### PAGE EXCERPT
□ □ □ □ □

PERFORMANCE OF PHAD PAINTINGS The painting commences with great flourish on the appointed auspicious day, when the Bhopas arrive. The ritual offering of a coconut is made to the Goddess Saraswati (Goddess of Learning). A free hand sketch is then made on the canvas, where various postures of human and animal figures are perfected. Floral trees adorn the piece filling up the empty spaces. The figures are the painted in a light yellow colour initially, known as kacha.Performance of the phad begins in the evening i.e. after sunset and dinner. the Bhopa cleans the ground, sprinkles water over it and touches it with a piece of gold to make the ground holy.Before starting the actual performance, the Bhopa places a pat (a small wooden table) before the phad, and puts a Thal (metal plate) on it with a conch and a lighted lamp therein. Thereafter he burns incense-sticks and starts the performance.The Patvi Bhopa wears red Baga (a skirt), red Safa (turban) with red Bagatari(shirt).He also ties ghungroos (a foot-ring of small jingling bells) around his ankles and hangs Jantar in his neck. The Diyala-Bhopa, the assistant, who wears ordinary cloths, keeps burning lamp in his hand during the performance.
After making all the arrangements for the performance the Patvi Bhopa begins to sing lura hymns to Devji. Throughout the night the Bhopa would sing the ballads and dance to the tune of his jantar. He narrates the folk epic on the basis of phad paintings to the audience adding explanations and even improvising innovations. Each scene comes to life as the narration gains and momentum and the assistant with the lamp illuminates it. As the night fades into twilight, the last lura (recitation) is sung, the Prasad (offering) is distributed among the onlookers and the phad is rolled up. When a phad becomes worn-out and unserviceable it is cast - “off, with appropriate ceremonies, into the sacred lake of Pushkar which is supposed to be the abode of Brahma. This ceremony is also known as Thandi Karana.

□ □ □ □ □

### INFORMATION SHOWN

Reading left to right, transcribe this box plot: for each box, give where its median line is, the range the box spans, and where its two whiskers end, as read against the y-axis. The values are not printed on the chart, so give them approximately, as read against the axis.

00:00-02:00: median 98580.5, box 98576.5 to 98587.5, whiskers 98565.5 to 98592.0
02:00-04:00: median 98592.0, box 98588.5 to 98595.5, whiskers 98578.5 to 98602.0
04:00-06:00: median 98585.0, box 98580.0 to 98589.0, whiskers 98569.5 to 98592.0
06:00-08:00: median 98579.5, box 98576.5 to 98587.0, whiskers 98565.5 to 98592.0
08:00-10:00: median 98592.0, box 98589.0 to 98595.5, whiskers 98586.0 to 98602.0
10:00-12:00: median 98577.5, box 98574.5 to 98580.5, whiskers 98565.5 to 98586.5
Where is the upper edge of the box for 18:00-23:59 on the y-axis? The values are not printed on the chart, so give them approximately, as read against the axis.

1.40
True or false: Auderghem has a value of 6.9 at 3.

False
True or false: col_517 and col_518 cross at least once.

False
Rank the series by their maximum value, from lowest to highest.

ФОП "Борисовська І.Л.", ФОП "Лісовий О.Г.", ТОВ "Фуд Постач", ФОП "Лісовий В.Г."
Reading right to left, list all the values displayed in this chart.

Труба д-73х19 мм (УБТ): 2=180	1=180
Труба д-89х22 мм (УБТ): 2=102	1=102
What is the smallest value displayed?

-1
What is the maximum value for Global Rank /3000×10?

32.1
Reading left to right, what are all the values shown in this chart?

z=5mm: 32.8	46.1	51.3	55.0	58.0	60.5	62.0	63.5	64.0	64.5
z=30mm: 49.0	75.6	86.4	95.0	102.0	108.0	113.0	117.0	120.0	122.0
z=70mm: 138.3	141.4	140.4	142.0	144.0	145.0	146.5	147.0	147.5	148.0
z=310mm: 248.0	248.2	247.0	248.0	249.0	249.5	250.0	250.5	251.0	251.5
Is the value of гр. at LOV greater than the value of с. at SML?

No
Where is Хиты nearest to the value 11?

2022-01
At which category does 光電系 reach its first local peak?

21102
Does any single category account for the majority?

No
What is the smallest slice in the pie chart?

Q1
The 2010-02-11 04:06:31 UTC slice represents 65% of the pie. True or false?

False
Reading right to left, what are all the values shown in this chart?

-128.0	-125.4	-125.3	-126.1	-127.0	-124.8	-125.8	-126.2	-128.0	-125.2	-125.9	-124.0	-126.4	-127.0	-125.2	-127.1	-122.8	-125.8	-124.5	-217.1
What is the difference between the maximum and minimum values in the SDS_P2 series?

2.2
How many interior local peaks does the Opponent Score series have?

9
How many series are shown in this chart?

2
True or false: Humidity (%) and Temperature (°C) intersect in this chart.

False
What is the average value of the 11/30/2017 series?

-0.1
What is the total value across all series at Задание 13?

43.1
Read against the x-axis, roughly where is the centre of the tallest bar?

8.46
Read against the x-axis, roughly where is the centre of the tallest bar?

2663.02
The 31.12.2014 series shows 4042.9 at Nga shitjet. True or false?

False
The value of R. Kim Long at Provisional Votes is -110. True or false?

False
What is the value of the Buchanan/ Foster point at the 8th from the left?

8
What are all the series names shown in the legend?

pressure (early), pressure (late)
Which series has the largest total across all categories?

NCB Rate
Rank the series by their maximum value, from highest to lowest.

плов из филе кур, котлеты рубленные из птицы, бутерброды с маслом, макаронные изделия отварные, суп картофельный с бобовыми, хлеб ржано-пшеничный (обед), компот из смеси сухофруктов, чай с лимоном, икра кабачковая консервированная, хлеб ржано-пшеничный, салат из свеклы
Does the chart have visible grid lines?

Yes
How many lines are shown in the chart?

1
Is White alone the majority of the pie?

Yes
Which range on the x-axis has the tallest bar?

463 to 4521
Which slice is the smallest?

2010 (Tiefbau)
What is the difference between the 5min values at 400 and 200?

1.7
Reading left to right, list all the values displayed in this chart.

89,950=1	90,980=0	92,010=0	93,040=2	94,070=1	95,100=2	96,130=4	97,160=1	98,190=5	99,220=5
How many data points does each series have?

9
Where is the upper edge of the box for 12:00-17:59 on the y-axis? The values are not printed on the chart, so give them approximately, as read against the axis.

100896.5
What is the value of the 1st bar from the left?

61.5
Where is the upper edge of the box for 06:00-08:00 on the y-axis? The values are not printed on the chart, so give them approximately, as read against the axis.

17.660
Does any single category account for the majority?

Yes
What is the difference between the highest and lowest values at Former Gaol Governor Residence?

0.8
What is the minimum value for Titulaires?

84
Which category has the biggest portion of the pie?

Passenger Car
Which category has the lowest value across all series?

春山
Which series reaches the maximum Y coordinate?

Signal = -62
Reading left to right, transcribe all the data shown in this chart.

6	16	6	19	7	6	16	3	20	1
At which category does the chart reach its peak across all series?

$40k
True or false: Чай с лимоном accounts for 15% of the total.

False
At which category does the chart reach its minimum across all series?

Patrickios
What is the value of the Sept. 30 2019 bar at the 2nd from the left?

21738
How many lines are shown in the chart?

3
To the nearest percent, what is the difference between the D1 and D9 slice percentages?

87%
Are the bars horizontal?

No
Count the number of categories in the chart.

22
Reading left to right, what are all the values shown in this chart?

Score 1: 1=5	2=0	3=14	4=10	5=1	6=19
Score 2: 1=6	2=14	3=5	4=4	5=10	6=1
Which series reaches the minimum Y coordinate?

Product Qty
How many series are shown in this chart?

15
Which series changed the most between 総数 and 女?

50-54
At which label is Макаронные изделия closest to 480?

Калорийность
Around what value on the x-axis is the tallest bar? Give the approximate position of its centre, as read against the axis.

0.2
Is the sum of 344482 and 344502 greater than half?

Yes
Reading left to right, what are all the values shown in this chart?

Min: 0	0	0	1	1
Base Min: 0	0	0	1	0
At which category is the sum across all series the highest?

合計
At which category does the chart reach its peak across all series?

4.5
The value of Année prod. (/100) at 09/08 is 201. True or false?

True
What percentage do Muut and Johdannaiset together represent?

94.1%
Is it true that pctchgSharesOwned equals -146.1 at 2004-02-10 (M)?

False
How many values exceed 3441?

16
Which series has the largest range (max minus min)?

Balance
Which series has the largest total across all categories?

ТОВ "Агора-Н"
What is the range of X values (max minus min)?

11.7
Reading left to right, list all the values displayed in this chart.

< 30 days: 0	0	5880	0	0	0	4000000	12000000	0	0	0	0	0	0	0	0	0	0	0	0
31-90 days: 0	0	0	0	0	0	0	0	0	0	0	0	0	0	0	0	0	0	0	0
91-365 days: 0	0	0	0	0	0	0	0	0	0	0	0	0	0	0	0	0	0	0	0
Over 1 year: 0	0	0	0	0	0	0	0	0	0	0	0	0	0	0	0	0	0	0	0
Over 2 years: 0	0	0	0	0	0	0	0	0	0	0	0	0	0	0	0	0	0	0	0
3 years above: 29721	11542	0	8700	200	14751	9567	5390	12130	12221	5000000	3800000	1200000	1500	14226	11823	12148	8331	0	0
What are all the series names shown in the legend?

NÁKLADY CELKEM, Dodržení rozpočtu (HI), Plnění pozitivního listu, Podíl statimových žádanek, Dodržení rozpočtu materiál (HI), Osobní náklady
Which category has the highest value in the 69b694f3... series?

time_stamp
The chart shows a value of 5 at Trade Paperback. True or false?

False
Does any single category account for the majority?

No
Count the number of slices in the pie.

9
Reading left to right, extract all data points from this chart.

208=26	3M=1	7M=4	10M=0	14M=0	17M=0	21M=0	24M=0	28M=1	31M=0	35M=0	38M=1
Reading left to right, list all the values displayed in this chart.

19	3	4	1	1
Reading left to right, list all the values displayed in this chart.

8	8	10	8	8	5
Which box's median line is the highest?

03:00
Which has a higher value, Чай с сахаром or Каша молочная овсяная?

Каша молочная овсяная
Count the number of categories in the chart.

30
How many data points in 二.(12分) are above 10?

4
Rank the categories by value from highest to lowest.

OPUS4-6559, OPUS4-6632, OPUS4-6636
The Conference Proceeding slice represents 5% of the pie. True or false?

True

□ □ □ □ □

### TO DO
Transcribe verbatim the part of the text on phad paintings that opens with the words containing "After making all" and closes with "as Thandi Karana.". Work solely from the text on phad paintings, leaving the entries aside.

### RESULT OF THE TASK
After making all the arrangements for the performance the Patvi Bhopa begins to sing lura hymns to Devji. Throughout the night the Bhopa would sing the ballads and dance to the tune of his jantar. He narrates the folk epic on the basis of phad paintings to the audience adding explanations and even improvising innovations. Each scene comes to life as the narration gains and momentum and the assistant with the lamp illuminates it. As the night fades into twilight, the last lura (recitation) is sung, the Prasad (offering) is distributed among the onlookers and the phad is rolled up. When a phad becomes worn-out and unserviceable it is cast - “off, with appropriate ceremonies, into the sacred lake of Pushkar which is supposed to be the abode of Brahma. This ceremony is also known as Thandi Karana.